The sources can be found here:
http://www.mikemac.com/mikemac/McCLIM/index.html
Mike McDonald
·······@mikemac.com
On Tue, 22 Aug 2000 15:41:11 GMT, ·······@mikemac.com (Mike McDonald)
wrote:
> The sources can be found here:
>
> http://www.mikemac.com/mikemac/McCLIM/index.html
Is there a publicly accessible CVS repository?
Paolo
--
EncyCMUCLopedia * Extensive collection of CMU Common Lisp documentation
http://cvs2.cons.org:8000/cmucl/doc/EncyCMUCLopedia/
Paolo Amoroso <·······@mclink.it> writes:
> On Tue, 22 Aug 2000 15:41:11 GMT, ·······@mikemac.com (Mike McDonald)
> wrote:
>
> > The sources can be found here:
> >
> > http://www.mikemac.com/mikemac/McCLIM/index.html
>
> Is there a publicly accessible CVS repository?
Mike McDonald is managing the CVS repository, so he gets to decide the
policy for access to it. I am sure that if you think you are likely
to make some contribution, then Mike would give you access. If you
are only planning to check out the code, the daily snap shot should
work.
--
Robert Strandh
---------------------------------------------------------------------
Greenspun's Tenth Rule of Programming: any sufficiently complicated C
or Fortran program contains an ad hoc informally-specified bug-ridden
slow implementation of half of Common Lisp.

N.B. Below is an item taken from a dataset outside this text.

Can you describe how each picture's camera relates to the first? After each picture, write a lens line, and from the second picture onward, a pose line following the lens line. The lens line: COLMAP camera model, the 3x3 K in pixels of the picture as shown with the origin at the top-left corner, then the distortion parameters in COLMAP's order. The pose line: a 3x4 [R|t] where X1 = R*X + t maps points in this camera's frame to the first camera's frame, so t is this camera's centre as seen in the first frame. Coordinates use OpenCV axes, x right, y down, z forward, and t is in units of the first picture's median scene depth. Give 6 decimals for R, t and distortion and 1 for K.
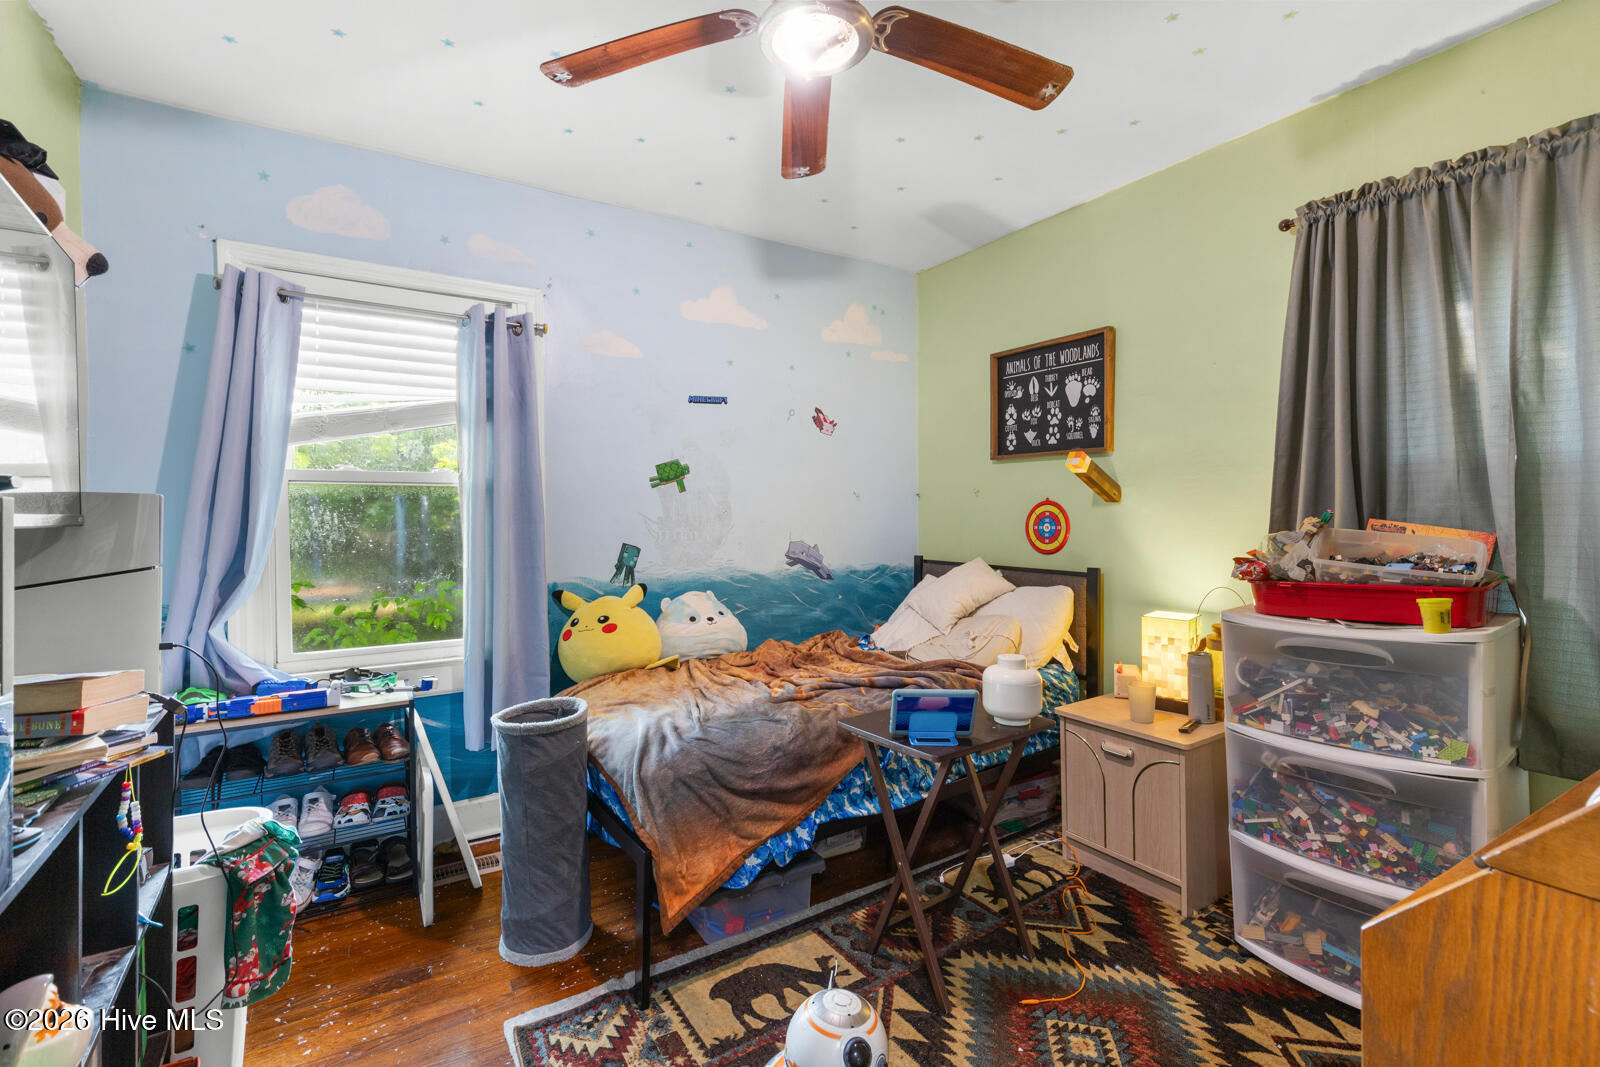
lens RADIAL K [[717.8, 0, 811.2], [0, 717.8, 529.1], [0, 0, 1]] dist [-0.000790, -0.000499]
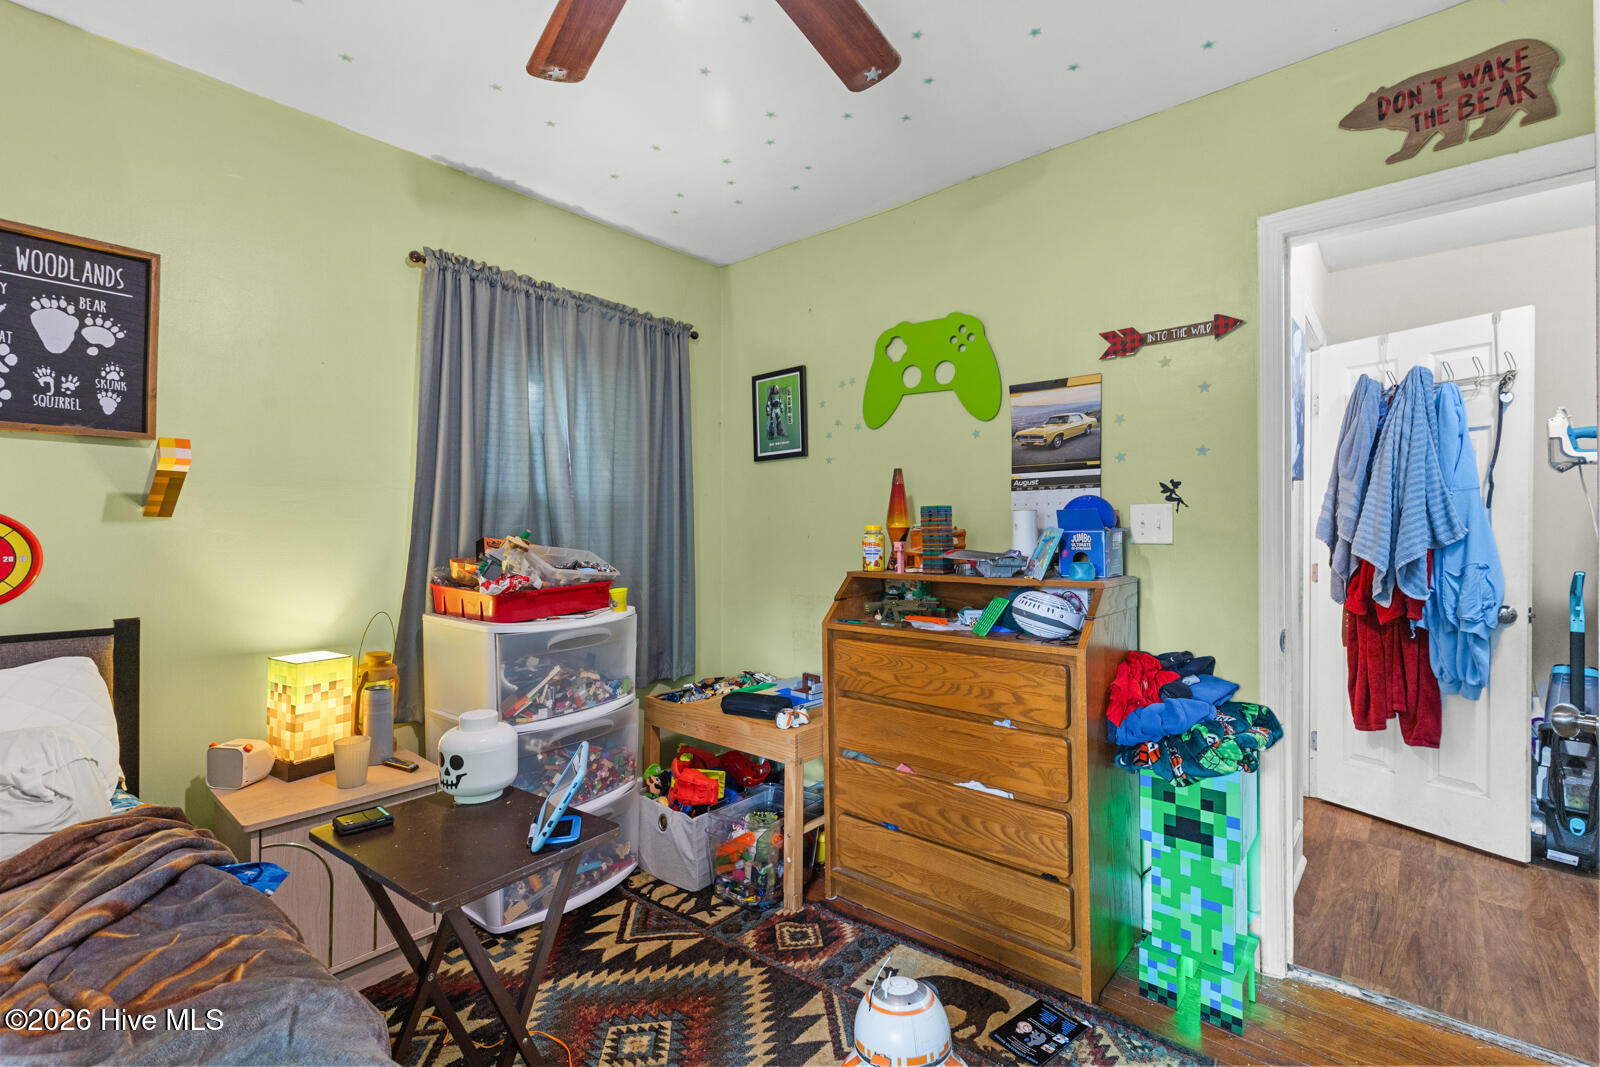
lens RADIAL K [[717.8, 0, 811.2], [0, 717.8, 529.1], [0, 0, 1]] dist [-0.000790, -0.000499]
pose [[-0.300233, 0.003692, 0.953859, -0.506323], [0.021991, 0.999754, 0.003052, -0.018080], [-0.953612, 0.021893, -0.300240, 0.772966]]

---------------------------------------------------------------------
On 24 Aug 2000 11:57:03 +0200, Robert STRANDH <·······@labri.u-bordeaux.fr>
wrote:
> policy for access to it. I am sure that if you think you are likely
> to make some contribution, then Mike would give you access. If you
> are only planning to check out the code, the daily snap shot should
> work.
I meant anonymous access because I am only planning to keep up to date with
the code. So daily snapshots are an adequate solution for the time being.
Paolo
--
EncyCMUCLopedia * Extensive collection of CMU Common Lisp documentation
http://cvs2.cons.org:8000/cmucl/doc/EncyCMUCLopedia/
For those who aren't familiar with the Free CLIM project, a page about
Free CLIM can be found at
http://www2.cons.org/free-clim/
That page also has a pointer to the CLIM spec.